▶ [VORLIEGENDER TEXT]
----------------

Blog | Sind Frauen die besseren Führungskräfte?

19.05.2017
Silhouette einer Frau vor blauem Hintergrund mit der Aufschrift Leadership.

Gesucht werden Führungskräfte, die auf ihre Mitarbeiter*innen eingehen, die echte Leader sind, anstatt nur zu managen. Fotocredit: geralt/Pixabay

Mit Frauen an der Spitze von Politik und Wirtschaft wäre vieles besser - Warum das eine gefährliche Haltung ist

"Ich bin überzeugt: Gäbe es mehr Frauen in Verantwortung, hätten wir eine andere politische Kultur." So brachte es die scheidende Grünen-Chefin Eva Glawischnig in ihrer Abschiedsrede auf den Punkt. Sie wünsche sich mehr weibliche Führungskräfte. Oft sei sie die einzige Frau unter Politikern gewesen. Dabei müsse Führung "nicht zwingend in Slim-Fit-Anzügen" daherkommen. Die verstorbenen SPÖ-Politikerinnen Barbara Prammer und Sabine Oberhauser seien für sachliche Lösungen gestanden, nicht für ein "Duell der Eitelkeiten".

----------------

▶ [GEGEBENE ANGABEN]
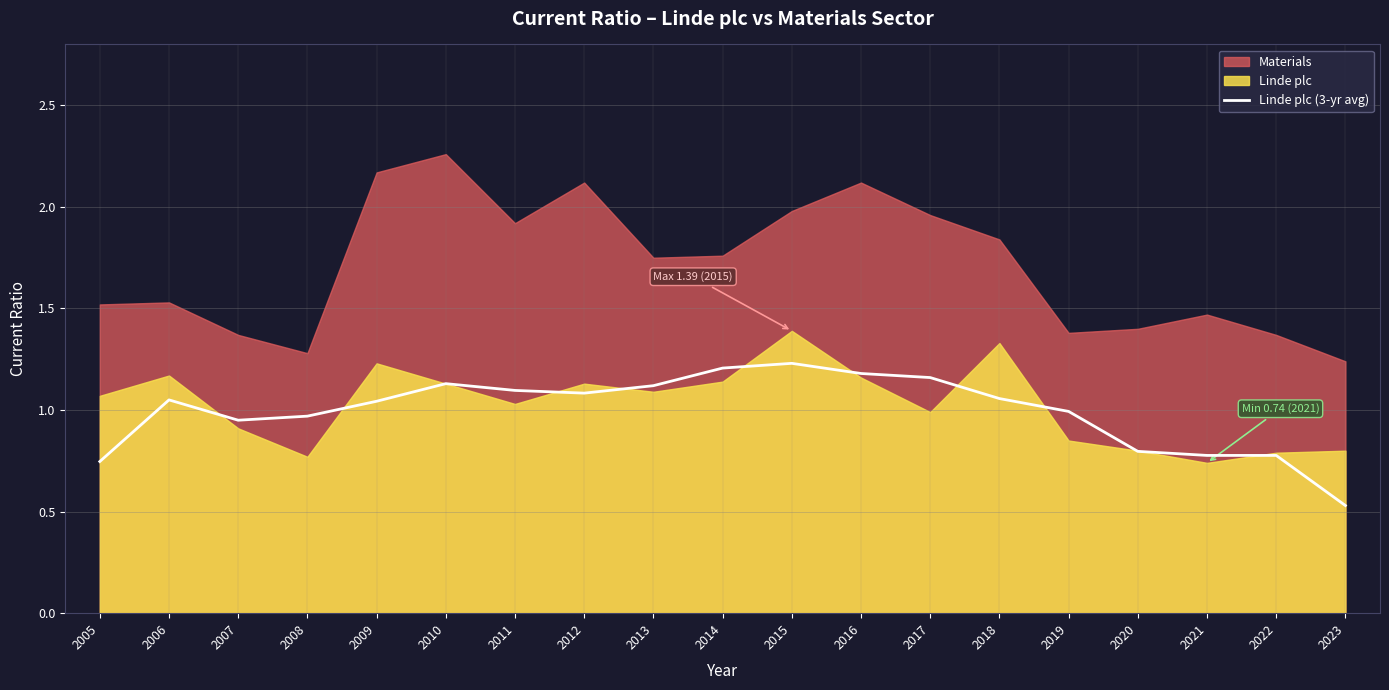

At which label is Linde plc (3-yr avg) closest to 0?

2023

----------------

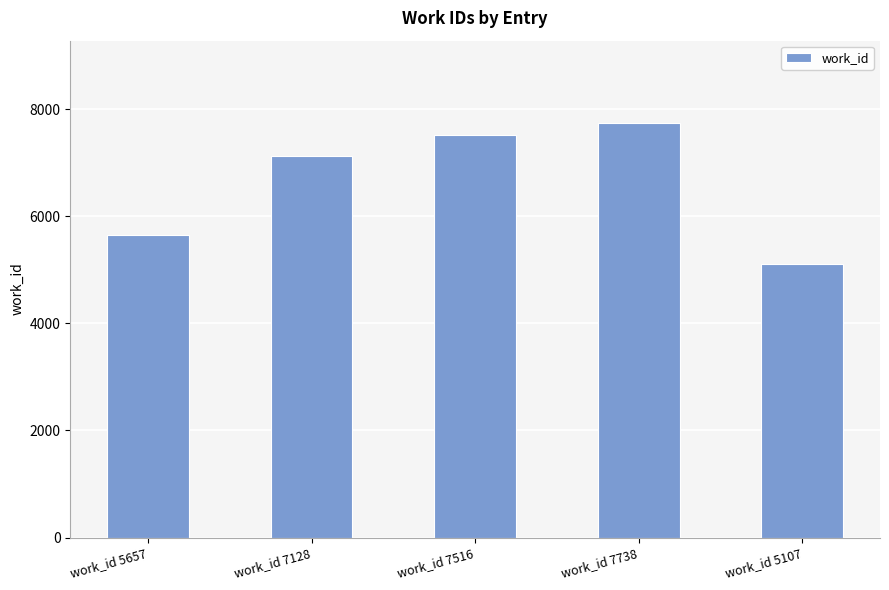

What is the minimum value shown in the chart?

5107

----------------

▶ [AUFGABE 1] Wofür standen Barbara Prammer und Sabine Oberhauser laut dem Blogbeitrag über weibliche Führungskräfte?
▶ [AUFGABE 2] Nenne alle Personen, die im Blogbeitrag über weibliche Führungskräfte mit Vor- und Nachnamen erwähnt werden.

▶ [ANTWORTBEREICH 1] Sie standen für sachliche Lösungen, nicht für ein „Duell der Eitelkeiten“.

▶ [ANTWORTBEREICH 2] Eva Glawischnig, Barbara Prammer, Sabine Oberhauser